Auscult vs the human ear.

We asked 7 ASE-certified mechanics to diagnose 200 real engine faults from audio clips. Then we ran the same clips through Auscult's on-device Core ML model. The mechanics got a median of 73% right. Auscult got 81%.

81%

Auscult top-1 accuracy across the 200-clip test set.

73%

Median score across 7 ASE-certified mechanics listening blind.

+8pp

Auscult beats the human median — same clips, same taxonomy, same evaluator.

Methodology

Same clips. Same taxonomy. No retraining.

01

Dataset frozen before scoring.

200 recordings — 60% from our workshop partnership program (real faults recorded on iPhone at the bay), 30% from YouTube mechanic-channel clips with labelled root cause, 10% from AudioSet + DCASE2024 distractors. Every clip 16 kHz mono, 10-20 seconds, scrubbed of PII. If a clip was in training, it's excluded from this set.

02

Auscult run on-device.

Latest champion model from MLflow registry, inferred via the Core ML binding that ships in the iOS app. Top-1 prediction + confidence recorded for every clip. No fine-tuning on this set.

03

Seven mechanics, blind.

Each receives the 200 clips in randomised order via a private web viewer. They pick one fault family from a fixed 10-label taxonomy (9 fault classes + healthy). No retries, no backtracking, 24-hour window. €100 gift card + named attribution on the report.

04

Metrics published.

Top-1 accuracy, top-3 accuracy, full 10×10 confusion matrix with per-class precision/recall/F1, confidence calibration (ECE), and pairwise Cohen's κ + Fleiss' κ across the mechanic panel. Everything in the report PDF.

Dataset composition

200 clips, 10 classes, one distribution.

Composition was frozen at dataset v1 lock. Class ratios chosen to match the complaint distribution our workshop partners actually see, not a flat 20-each split.
Fault familyClipsShare
Wheel bearing4020.0%
Serpentine belt3015.0%
Engine knock2512.5%
Cylinder misfire2512.5%
CV joint2010.0%
Suspension / strut2010.0%
Brake pad grinding157.5%
Turbo whistle157.5%
Healthy (distractor)105.0%
Total200100%

Reproducibility

Inspect every clip, every call.

The dataset, the protocol and the raw scoring are public. Anyone can re-run the mechanic panel against different raters, replay Auscult on their own hardware, or challenge any of the labels. We made this deliberately auditable so the headline number carries weight.
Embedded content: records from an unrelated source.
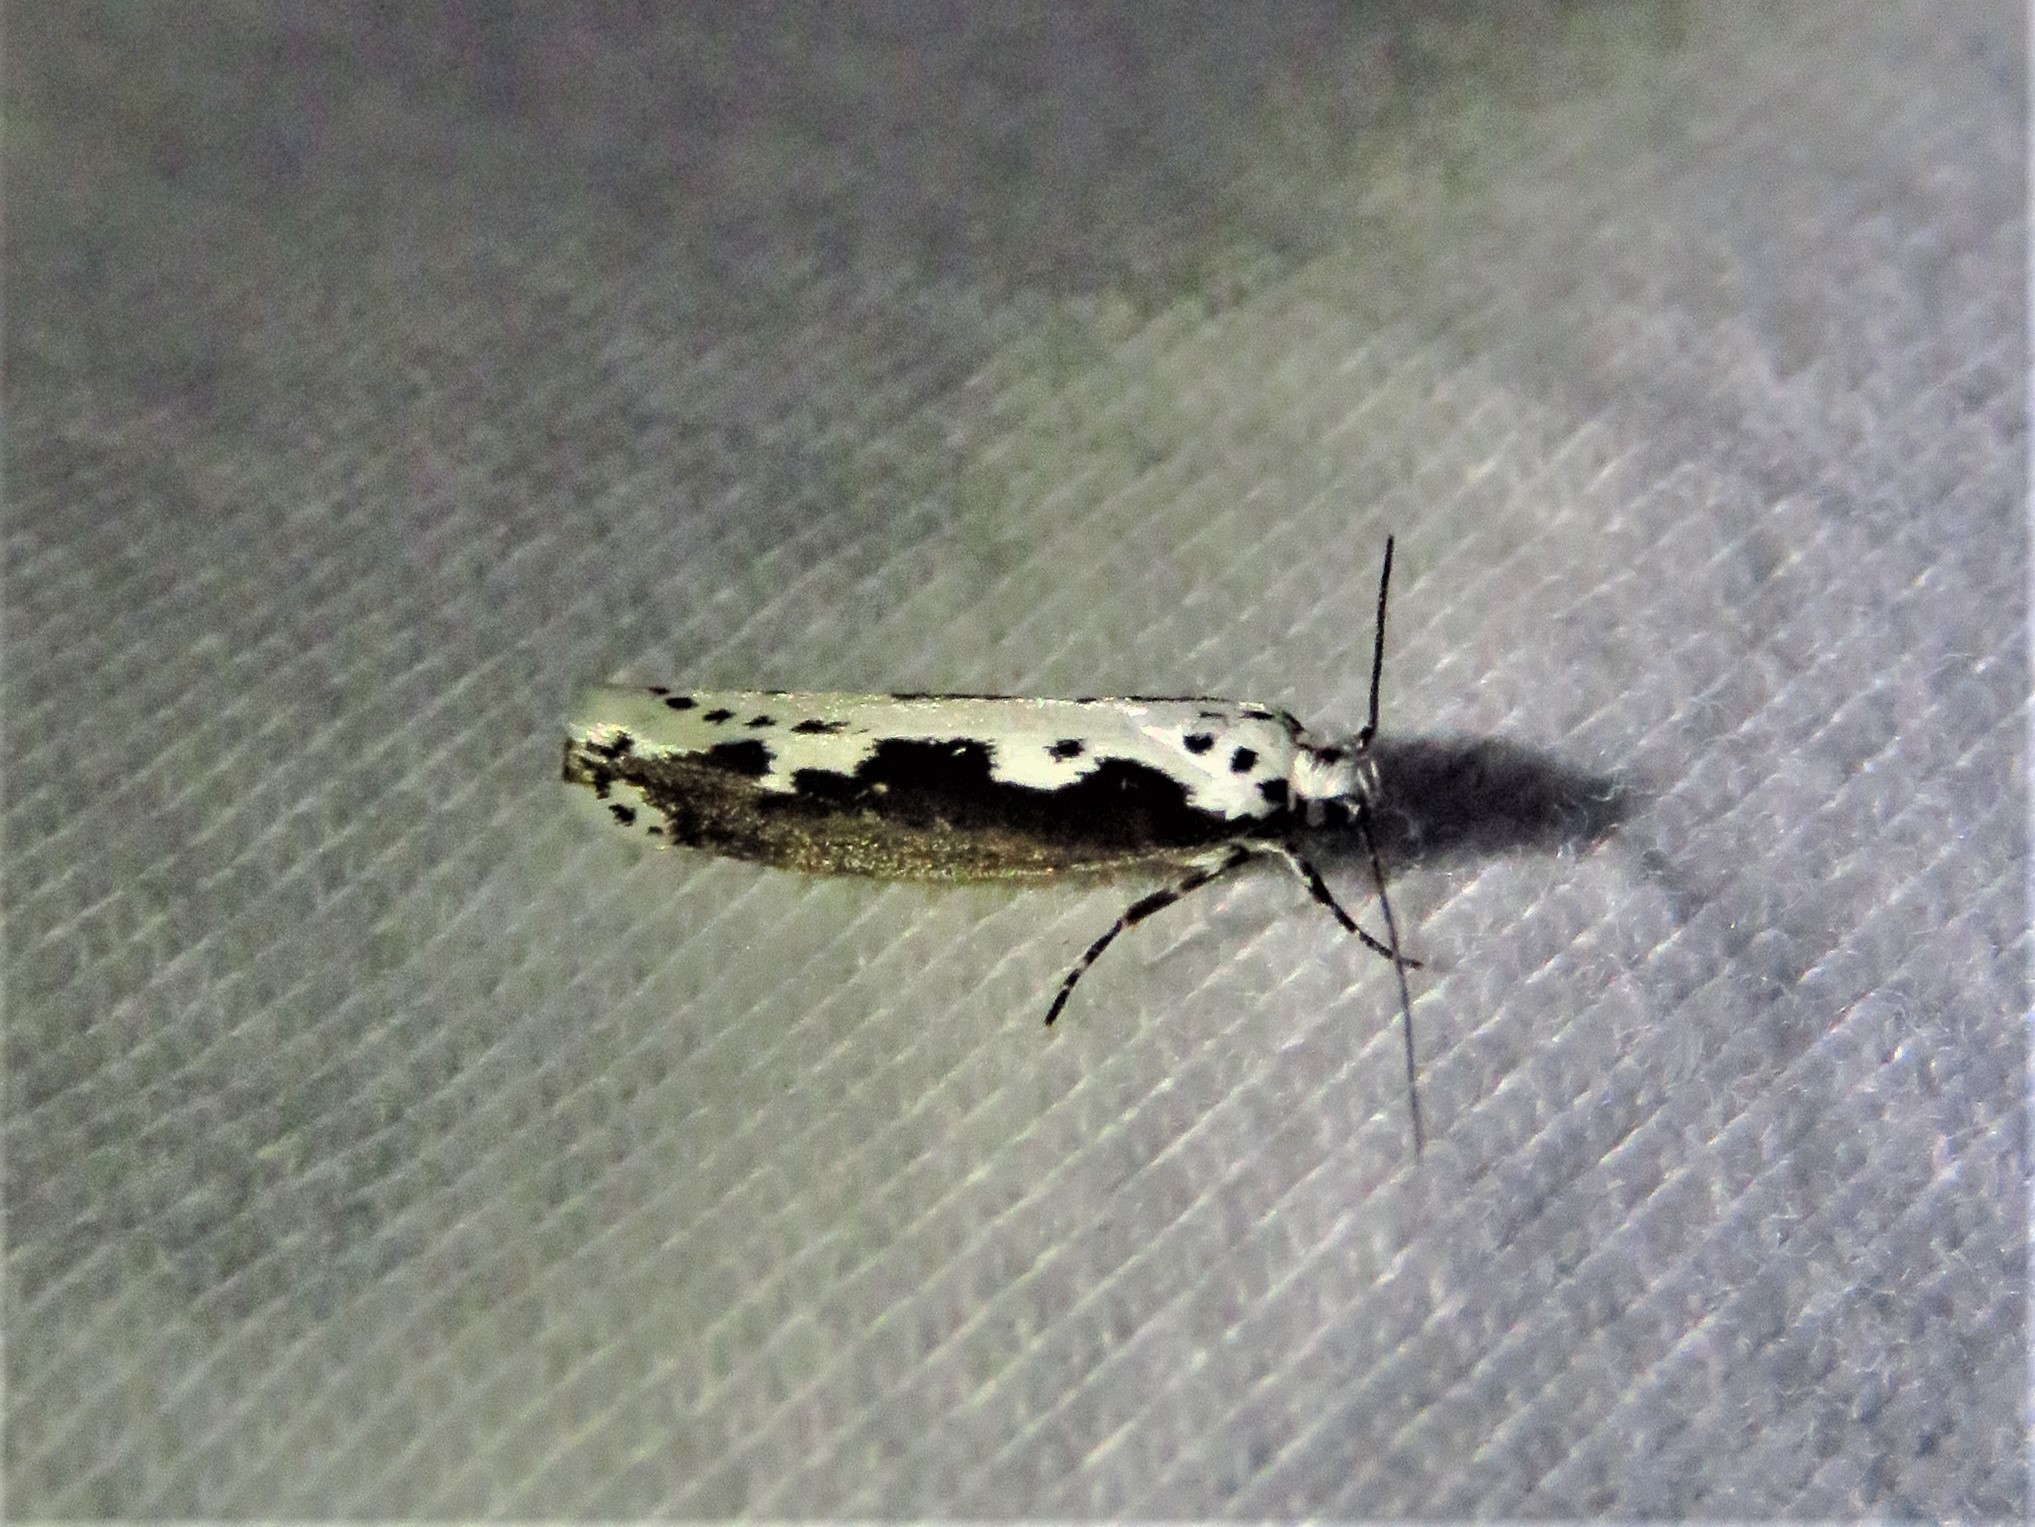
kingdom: Animalia
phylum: Arthropoda
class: Insecta
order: Lepidoptera
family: Ethmiidae
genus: Ethmia
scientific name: Ethmia semilugens
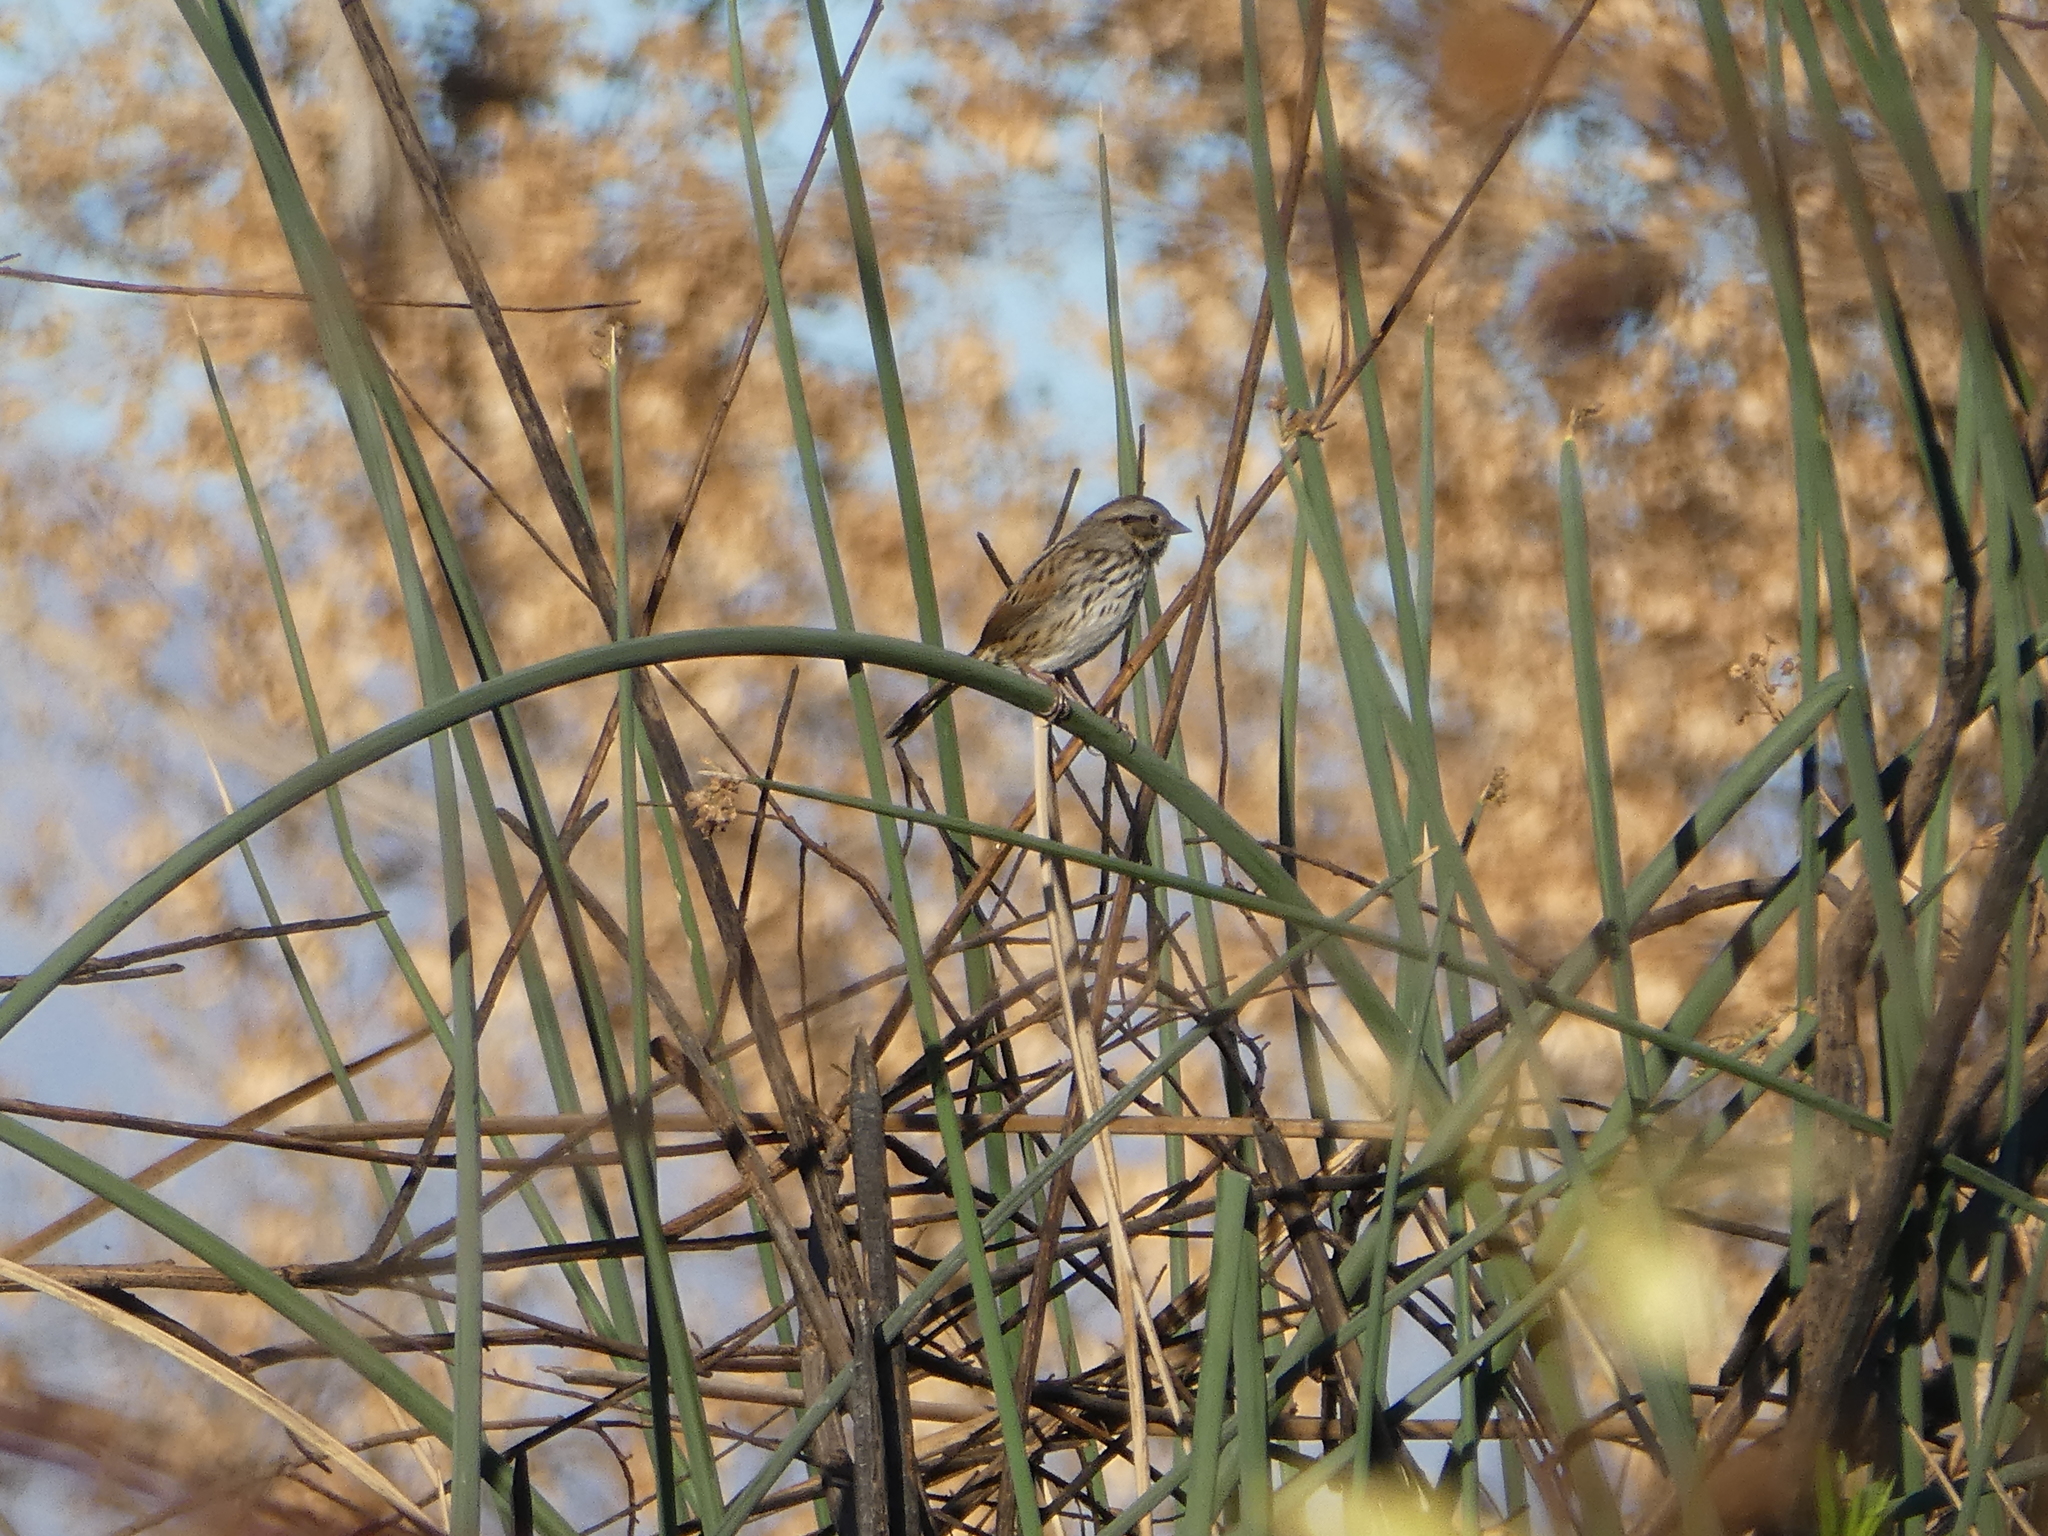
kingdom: Animalia
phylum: Chordata
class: Aves
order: Passeriformes
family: Passerellidae
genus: Melospiza
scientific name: Melospiza melodia
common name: Song sparrow
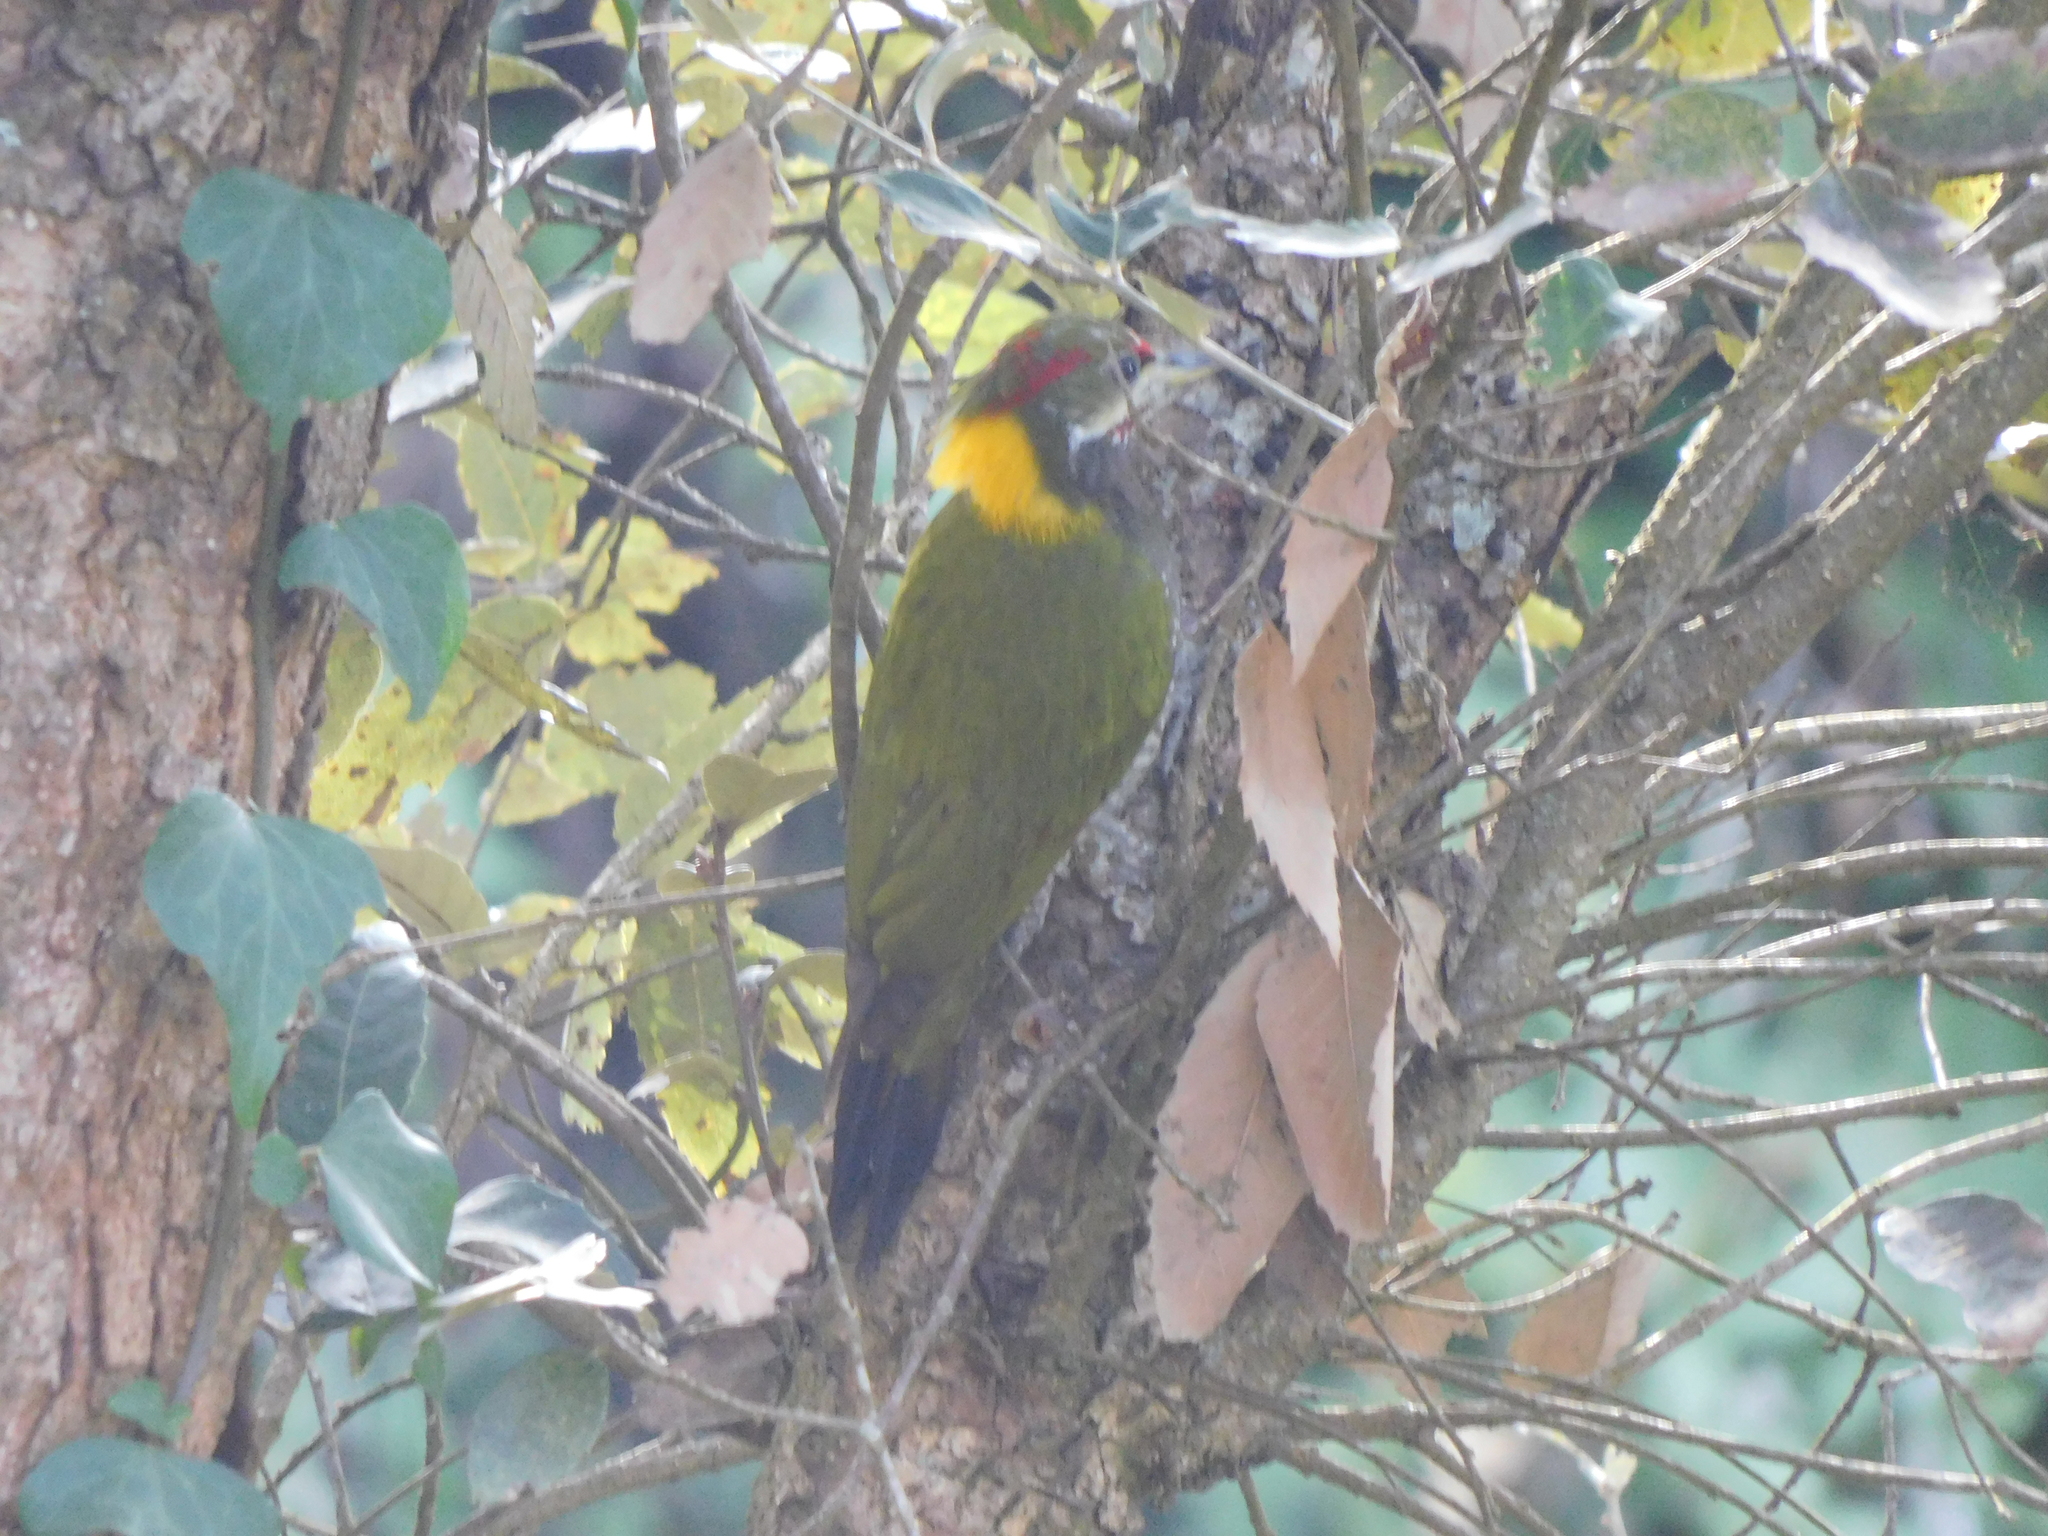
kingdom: Animalia
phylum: Chordata
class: Aves
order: Piciformes
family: Picidae
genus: Picus
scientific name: Picus chlorolophus
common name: Lesser yellownape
  • 200-clip dataset with ground-truth labels (CC BY 4.0)
  • Protocol + rater portal source code
  • Per-clip Auscult prediction + confidence scores
  • Per-rater per-clip scoring (anonymised as P1–P7)
  • Analysis notebook producing every chart in the report

Disclosure

Mechanics on the panel were recruited from Auscult workshop partners. To surface any selection bias, a second blind panel recruited from r/MechanicAdvice (7 raters, no prior relationship with Auscult) scored a subset of 50 clips. Results were within 2 percentage points of the partner panel. Methodology and raw scoring for both panels are in the report.